Однако смутить Сатрабата было нелегко.
— Вперед! — взревел он, доставая меч из ножен. — Вперед, трусы, иначе я превращу вас в гадюк!
Последняя фраза подействовала на разбойников отрезвляюще. Обладая, как бывший жрец, познаниями, которые недоступны пониманию простолюдинов, Сатрабат время от времени устраивал своим подручным «выступления», демонстрируя различные фокусы и трюки. Перед этим он опаивал их маковым настоем, и разбойникам виделось такое, что у них волосы становились дыбом. Поэтому угрозу вожака превратить их в ползучих гадов они восприняли вполне серьезно.
Но Аккас не стал дожидаться нападения. Он бросился вперед и в воздухе засвистели-запели его мечи, начав свою кровавую жатву. Разбойники пытались достать его копьями и мечами, но, казалось, что джаниец раздвоился, так быстро он перемещался среди сбившихся в гурт коней. А когда Аккас исторг еще один леденящий душу волчий вой, лошади разбойников, преимущественно жеребцы, словно с ума сошли; они перестали слушаться поводьев, становились на дыбы, и ржали так, будто сражались за право первенства в табуне, хотя на самом деле им хотелось умчаться подальше от этого места — их охватил инстинктивный ужас.
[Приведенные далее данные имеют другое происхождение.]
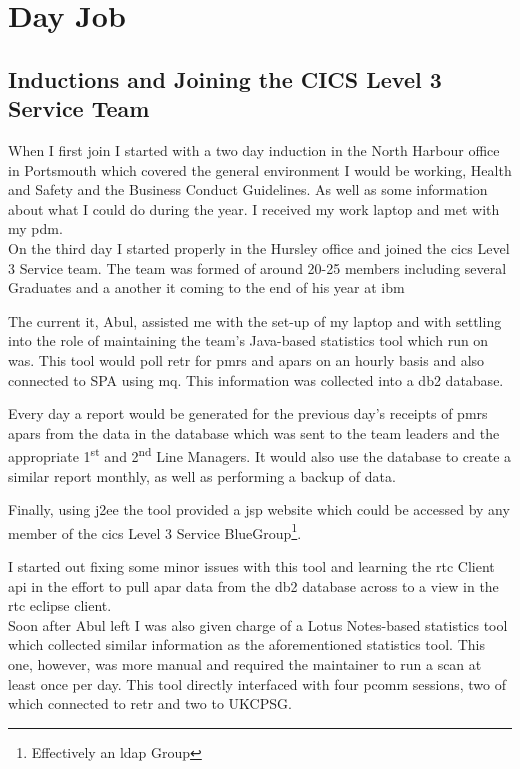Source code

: \documentclass[a4paper,11pt]{report}
\begin{document}
\section{Day Job}


\subsection{Inductions and Joining the CICS Level 3 Service Team}
When I first join I started with a two day induction in the North Harbour office in Portsmouth 
which covered the general environment I would be working, Health and Safety and the Business 
Conduct Guidelines. As well as some information about what I could do during the year. I received
my work laptop and met with my \gls{pdm}. \\



On the third day I started properly in the Hursley office and joined the \gls{cics} Level 3 Service
team. The team was formed of around 20-25 members including several Graduates and a another 
\gls{it} coming to the end of his year at \gls{ibm}

The current \gls{it}, Abul, assisted me with the set-up of my laptop and with settling into the 
role of maintaining the team's Java-based statistics tool which run on \gls{was}. This tool would 
poll \gls{retr} for \gls{pmr}s and \gls{apar}s on an hourly basis and also connected to SPA using 
\gls{mq}. This information was collected into a \gls{db2} database.

Every day a report would be generated for the previous day's receipts of \gls{pmr}s \gls{apar}s 
from the data in the database which was sent to the team leaders and the appropriate 
1\textsuperscript{st} and 2\textsuperscript{nd} Line Managers. It would also use the database to
create a similar report monthly, as well as performing a backup of data.

Finally, using \gls{j2ee} the tool provided a \gls{jsp} website which could be accessed by any 
member of the \gls{cics} Level 3 Service BlueGroup\footnote{Effectively an \gls{ldap} Group}.

I started out fixing some minor issues with this tool and learning the \gls{rtc} Client \gls{api}
in the effort to pull \gls{apar} data from the \gls{db2} database across to a view in the \gls{rtc}
eclipse client. \\



Soon after Abul left I was also given charge of a Lotus Notes-based statistics tool which collected
similar information as the aforementioned statistics tool. This one, however, was more manual and
required the maintainer to run a scan at least once per day. This tool directly interfaced with 
four \gls{pcomm} sessions, two of which connected to \gls{retr} and two to UKCPSG.
\end{document}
Инстинкт и впрямь не подвел благородных животных. Среди деревьев замелькали серые тени, и стая лесных волков набросилась на разбойников. Они появились так внезапно, что Сатрабат не успел подать никакой команды. Впрочем, ему уже было не до того — огромный волчище мощным прыжком сбил его на землю, и страшные клыки вмиг раздробили шейные позвонки предводителя шайки степных разбойников.
Вскоре все было кончено. Немногим разбойникам удалось спастись и только потому, что волки не стали их преследовать. Хищникам досталась великолепная добыча — несколько лошадей. Но приступать к трапезе они не спешили. Взгляды волков были прикованы к Аккасу, который ласкал вожака стаи и что-то тихо шептал ему на ухо. Но вот джаниец выпрямился, издал горловой звук, похожий на рычание, — прощался со стаей — и пошагал в лес, по следам своей лошадки; ему нужно было найти Нефелу.
Волки какое-то время смотрели ему вслед, а затем начали жадно набивать желудки. В лесу было так тихо, что треск костей, перемалываемых мощными челюстями хищников, был слышен очень далеко. Вся лесная живность попряталась, затаилась, притихла, даже сороки умолкли, чтобы не мешать пиршеству повелителей леса…
В стане Иданфирса царило веселье. Радоваться было чему. От Радагоса прибыл гонец, который привез весть, что десятитысячный отряд царя Дария, который шел на Ольвию, разбит, а убитых персов бросили в пучину Ахшайны. «Перс пришел к нам отобрать нашу землю и воду. Что ж, воду он уже получил. Дело осталось за малым — кормить его землей до тех пор, пока он не лопнет», — мстительно говорили вожди и старейшины.